Residents’ water bills to go up
Friday, June 22, 2001 | 11 a.m.
Water rates in the Las Vegas Valley will go up in the foreseeable future because of increased electricity costs.
Rates have been stable over the past five years, but electricity costs that are projected to have more than doubled between 2000 and 2003 are forcing increases.
The Colorado River Commission, the state agency responsible for providing power to the Southern Nevada Water Authority, has been able to mitigate electricity price increases through long-term electricity contracts and the sale of excess electricity. Power costs now, however, are rising even with those mitigating factors, although the water authority continues to pay about half what other power users do.
Power costs will continue to rise rapidly over the next year at least, George Caan, executive director of the Colorado River Commission, told the authority Thursday.
Increased power costs have already led to a wholesale price increase of about 30 percent, which local water companies could pass on to residential and business customers within a year.
Caan said the cost of a megawatt hour has gone from $28 last year to about $42 now. A megawatt hour will likely be $70 next year, he said. A megawatt, which is 1 million watts, is enough to serve about 1,000 Las Vegas homes a month from October through May, and 500 Las Vegas homes a month during the summer.
According to a commission report, the costs are directly related to the skyrocketing cost of natural gas, the primary source of fuel for electric generators throughout the West.
California has been the hardest hit state for both power prices and availability, with rolling blackouts predicted to continue through the summer.
The costs for the water authority are still a far cry from the prices paid by large customers on the wholesale spot market. According to the report, electricity prices for other customers at the same energy source will be about $600 a megawatt hour through the next three months.
The Colorado River Commission has the statutory responsibility to provide power to the water authority, which coordinates water delivery throughout Clark County.
Last year cost-saving strategies cut the cost of power to the authority in half, from about $25 million to $12 million.
Caan told the board that the high energy prices will likely remain unabated for two years.
By 2003, "We will start to see the curve trend downward," he said.
Power plants now under construction are expected to relieve the situation in 2003 or 2004, the report said.
But the power markets and cost to the water authority are likely to remain extremely volatile for some time to come, Caan said. Ironically, a Federal Energy Regulatory Commission decision to put a ceiling on power costs throughout 11 Western states, including California and Nevada, hurt the authority.
The commission is able to sell excess power during high-demand times, offsetting the cost of the electricity. The price ceiling also affects the prices the commission can charge buyers, Caan said.
Authority Chairwoman and Clark County Commissioner Mary Kincaid-Chauncey said the end result for water users tied to municipal systems in the Las Vegas Valley will be higher prices.

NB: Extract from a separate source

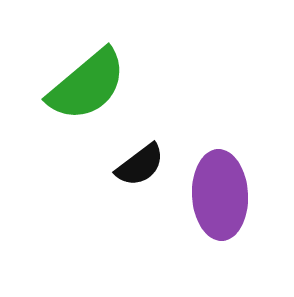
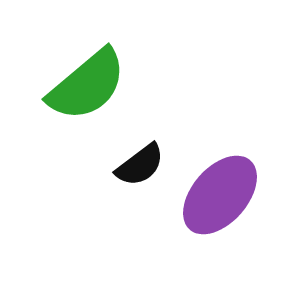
purple ellipse: rotated 44 degrees clockwise
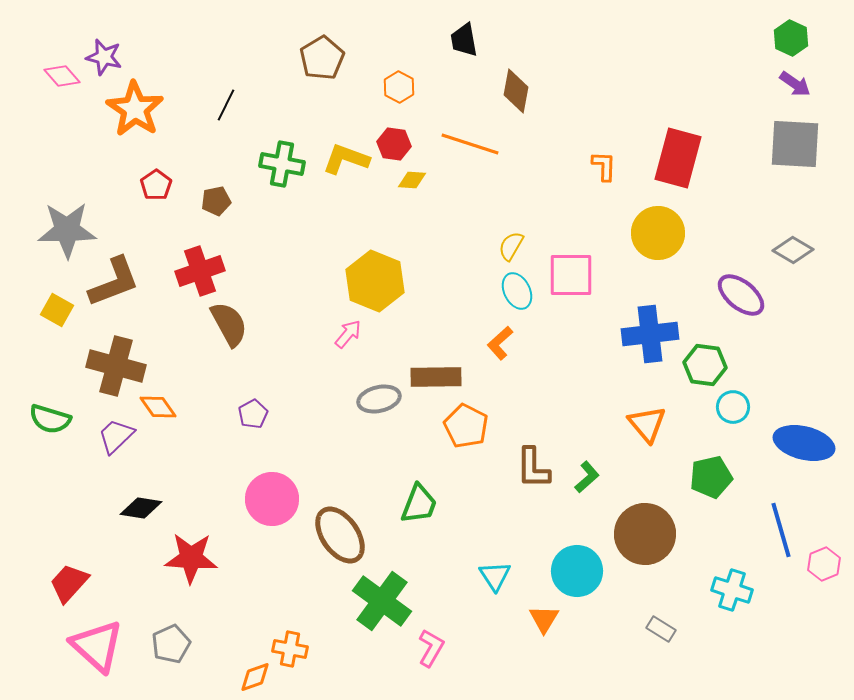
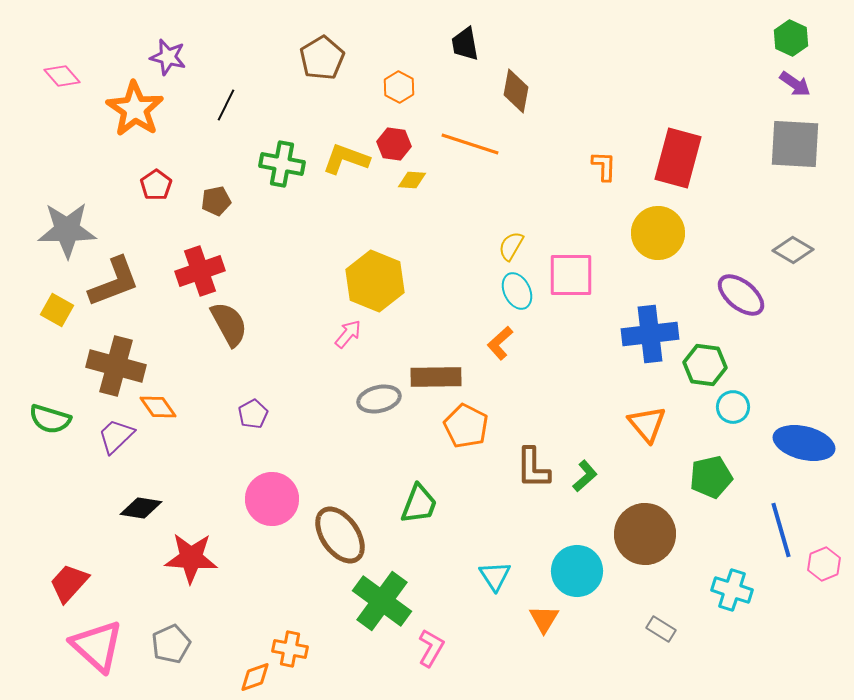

The wholesale cost of water has been at about $157 an acre-foot since 1996, but the authority on Thursday raised the wholesale price to $200 an acre-foot for treated Colorado River water.
Those costs may be passed on to consumers through their local purveyors (such as the Las Vegas Valley Water Authority), Kincaid-Chauncey said.
"This power thing affects everybody in every phase of life," she said.
She said consumers would have been harder hit if the Colorado River Commission had not been able to control power costs as effectively as it has.